Fotografia Istat degli italiani in viaggio

Fotografia Istat degli italiani in viaggio
01 Agosto 07:00 2019 Stampa questo articolo

Sono molto positivi i dati ufficiali rilasciati dall’Istat sul turismo 2018 in Italia. Sono stati più di 27 milioni gli italiani andati in vacanza lo scorso anno, un dato che conferma un aumento del 7% rispetto al 2017 e un +17,5% rispetto al 2014, a conferma del fatto che gli italiani sono disposti a fare molti sacrifici, ma non sulle vacanze.

Secondo il portale Alloggionline.com, l’Italia rimane la meta preferita rispetto all’estero, con oltre 291 milioni di pernottamenti nel 2018 contro i poco più di 105 milioni all’estero. Un 73% di pernottamenti in più rispetto alle mete estere, con 7,3 italiani su 10 restano in Italia per le proprie vacanze.

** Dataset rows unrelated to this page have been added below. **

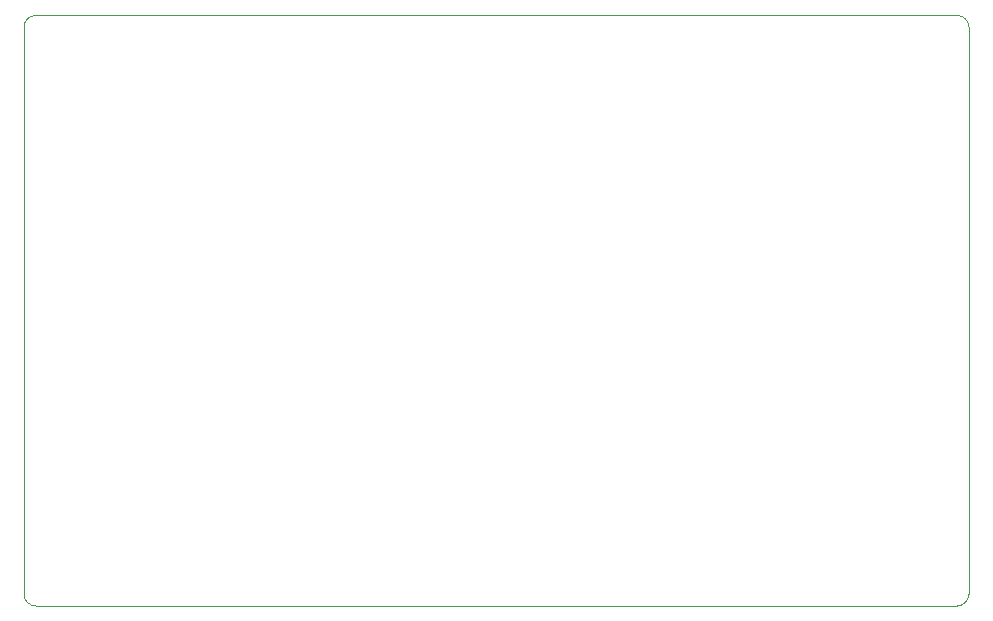
<source format=gbr>
%TF.GenerationSoftware,KiCad,Pcbnew,(6.0.5)*%
%TF.CreationDate,2022-06-11T19:55:53+02:00*%
%TF.ProjectId,SFP_Back2Back,5346505f-4261-4636-9b32-4261636b2e6b,2.0*%
%TF.SameCoordinates,Original*%
%TF.FileFunction,Profile,NP*%
%FSLAX46Y46*%
G04 Gerber Fmt 4.6, Leading zero omitted, Abs format (unit mm)*
G04 Created by KiCad (PCBNEW (6.0.5)) date 2022-06-11 19:55:53*
%MOMM*%
%LPD*%
G01*
G04 APERTURE LIST*
%TA.AperFunction,Profile*%
%ADD10C,0.050000*%
%TD*%
G04 APERTURE END LIST*
D10*
X180000000Y-101000000D02*
X180000000Y-149000000D01*
X181000000Y-150000000D02*
X259000000Y-150000000D01*
X180000000Y-149000000D02*
G75*
G03*
X181000000Y-150000000I1000000J0D01*
G01*
X260000000Y-149000000D02*
X260000000Y-101000000D01*
X181000000Y-100000000D02*
G75*
G03*
X180000000Y-101000000I0J-1000000D01*
G01*
X259000000Y-100000000D02*
X181000000Y-100000000D01*
X260000000Y-101000000D02*
G75*
G03*
X259000000Y-100000000I-1000000J0D01*
G01*
X259000000Y-150000000D02*
G75*
G03*
X260000000Y-149000000I0J1000000D01*
G01*
M02*

</source>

infografica Alloggionline vacanzeProbabilmente è proprio il bel mare a eleggere la Puglia come la regione più gettonata del 2018 con quasi 35 milioni di pernottamenti, un dato che la mette nel podio assieme all’Emilia Romagna (26.133.000 pernottamenti) e la Toscana (25.298.000 pernottamenti) e a seguire il Trentino Alto Adige, la Calabria e il Veneto con circa 19 milioni di pernottamenti; l’ultimo posto spetta al Molise con 565mila pernottamenti, in calo rispetto agli anni precedenti, soprattutto rispetto al 2015 che ha visto la regione superare i 3 milioni e 500 mila pernottamenti.

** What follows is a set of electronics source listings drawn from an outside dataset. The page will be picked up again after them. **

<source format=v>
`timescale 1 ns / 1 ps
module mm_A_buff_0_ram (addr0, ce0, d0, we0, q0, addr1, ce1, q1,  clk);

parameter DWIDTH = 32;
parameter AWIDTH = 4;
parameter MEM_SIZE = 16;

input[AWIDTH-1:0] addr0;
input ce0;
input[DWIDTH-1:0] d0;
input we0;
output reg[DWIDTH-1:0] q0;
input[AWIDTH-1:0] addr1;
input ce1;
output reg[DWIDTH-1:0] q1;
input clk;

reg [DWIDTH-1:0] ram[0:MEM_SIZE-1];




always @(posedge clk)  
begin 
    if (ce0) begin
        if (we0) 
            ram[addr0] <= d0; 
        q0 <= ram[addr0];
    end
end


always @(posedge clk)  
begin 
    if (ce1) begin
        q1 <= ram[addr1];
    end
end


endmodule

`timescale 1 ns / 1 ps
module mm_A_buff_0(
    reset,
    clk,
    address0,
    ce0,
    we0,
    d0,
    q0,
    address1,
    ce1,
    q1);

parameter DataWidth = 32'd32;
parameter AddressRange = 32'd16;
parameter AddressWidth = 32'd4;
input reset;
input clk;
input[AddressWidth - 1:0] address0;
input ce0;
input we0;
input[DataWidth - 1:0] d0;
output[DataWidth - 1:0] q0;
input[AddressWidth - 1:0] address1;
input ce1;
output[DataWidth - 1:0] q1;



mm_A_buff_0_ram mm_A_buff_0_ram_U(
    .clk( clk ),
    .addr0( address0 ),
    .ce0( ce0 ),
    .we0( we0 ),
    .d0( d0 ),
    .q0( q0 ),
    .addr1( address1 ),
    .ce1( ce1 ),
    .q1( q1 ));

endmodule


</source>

All’estero gli italiani premiano la Spagna come prima destinazione delle proprie vacanze, con quasi 13 milioni di pernottamenti, a seguire la Romania (poco meno di 11 milioni di pernottamenti) e la Francia con 8,6 milioni di pernottamenti.

I posti che secondo l’Istat piacciono meno agli italiani come meta per le proprie vacanze sono l’Irlanda, il Lussemburgo, la Turchia e il Sudafrica, con un numero di pernottamenti troppo bassi per fare delle statistiche.

Altro dato interessante è che il 50% dei pernottamenti avviene in una casa di proprietà o presso un’abitazione/appartamento di amici e/o parenti; la restante parte si divide tra strutture ricettive collettive (hotel, campeggi, villaggio vacanze) e case o camere in affitto.

Nonostante la nascita di grossi brand specializzati nell’affitto di case vacanze o stanze, l’hotel non solo è la tipologia di alloggio più scelta nel 2018, ma sarà così anche per il prossimo futuro.

Si stima infatti che il mercato immobiliare alberghiero sia migliorato del 9% raggiungendo 3 miliardi di euro di immobili scambiati con contratti di vendita o locazione; le previsioni sono in aumento per il 2019, per un totale di 3,4 miliardi di euro.